With every passing school year, Samphantharak said, students pressure his stance on topics or ask new questions that make him look at his lecture materials or research differently.

Samphantharak’s research focuses on finance and economic development issues, particularly related to roles of households and firms in Southeast Asia.

In the past year, he’s been putting into practice this expertise, as well as common GPS strengths in quantitative methods and data, for the Bank of Thailand to help it launch a new research institute, Puey Ungphakorn Institute for Economic Research (PIER).

“Usually, governments sit on tons of data,” Samphantharak explained. “But many times the data are underused for policymaking. The goal of this research institute is to use the data to guide policy.”

Samphantharak, in addition, is collaborating with PIER on two research projects. One regards how to use credit bureau data to evaluate the impact of fiscal stimulus on household debt.
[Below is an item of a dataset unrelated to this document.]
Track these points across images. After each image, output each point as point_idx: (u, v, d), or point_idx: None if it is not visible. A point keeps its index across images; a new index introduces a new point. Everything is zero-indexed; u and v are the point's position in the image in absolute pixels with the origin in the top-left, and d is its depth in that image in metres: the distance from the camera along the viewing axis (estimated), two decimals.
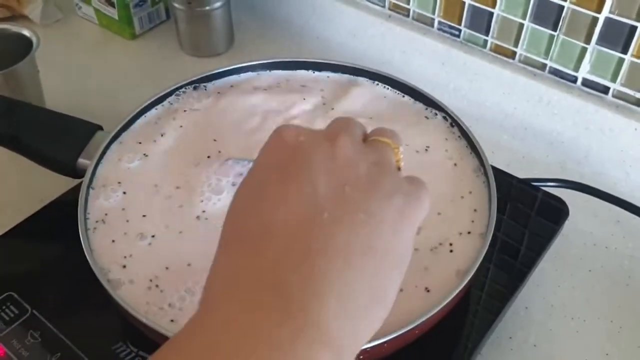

The other uses import-export data to analyze how financial access affect firms’ access to foreign markets.

Never one to stop learning, Samphantharak said he has a few new realizations to bring into the classroom this year, thanks to his work at PIER.

“In the real world, policymaking processes are not as straightforward as many people in the academic world might think,” he said. “Seeing firsthand how policy is being made, that is very valuable. I’m excited to bring that experience back and share it with students.”

Samphantharak meets with alumni in BangkokAs well in the new school year, Samphantharak is on track to wrap up his forthcoming book, “Economic Development of Southeast Asia,” for MIT Press.

A comparative study of economic development across 11 countries in the region, Samphantharak said the project hasn’t been without challenges, given Southeast Asian countries are fast-changing. Consider Myanmar, he said, which was mostly closed to foreign investments when he began writing the text, but now is open.

“Things change so fast, and it keeps you on your toes to follow what’s going on,” he said.

Gratefully, Samphantharak said, he has plenty of help and supporting materials from his colleagues and students motivating him to get the product to print.

“A lot of the concepts and ideas were from discussions and comments with colleagues and former students,” he said. “I see this book as not only mine, but it’s GPS’s.”

3 questions with Associate Professor Krislert Samphantharak


What are the real-world impacts of your research?
Finance is an important factor in economic development. My research focuses on how financial access could help poor households and small businesses in developing countries generate higher income and reduce vulnerability to adverse events.

What skills or understanding do you hope students leave your class with?
My goal is to teach students how to apply economics and finance principles and analytical skills to the real world. This is not only useful for students planning to work in business-related areas, but for those in development, public policy and politics as well.

What is your academic focus?
My academic interests are on finance and economic development, with a special regional focus on Southeast Asia.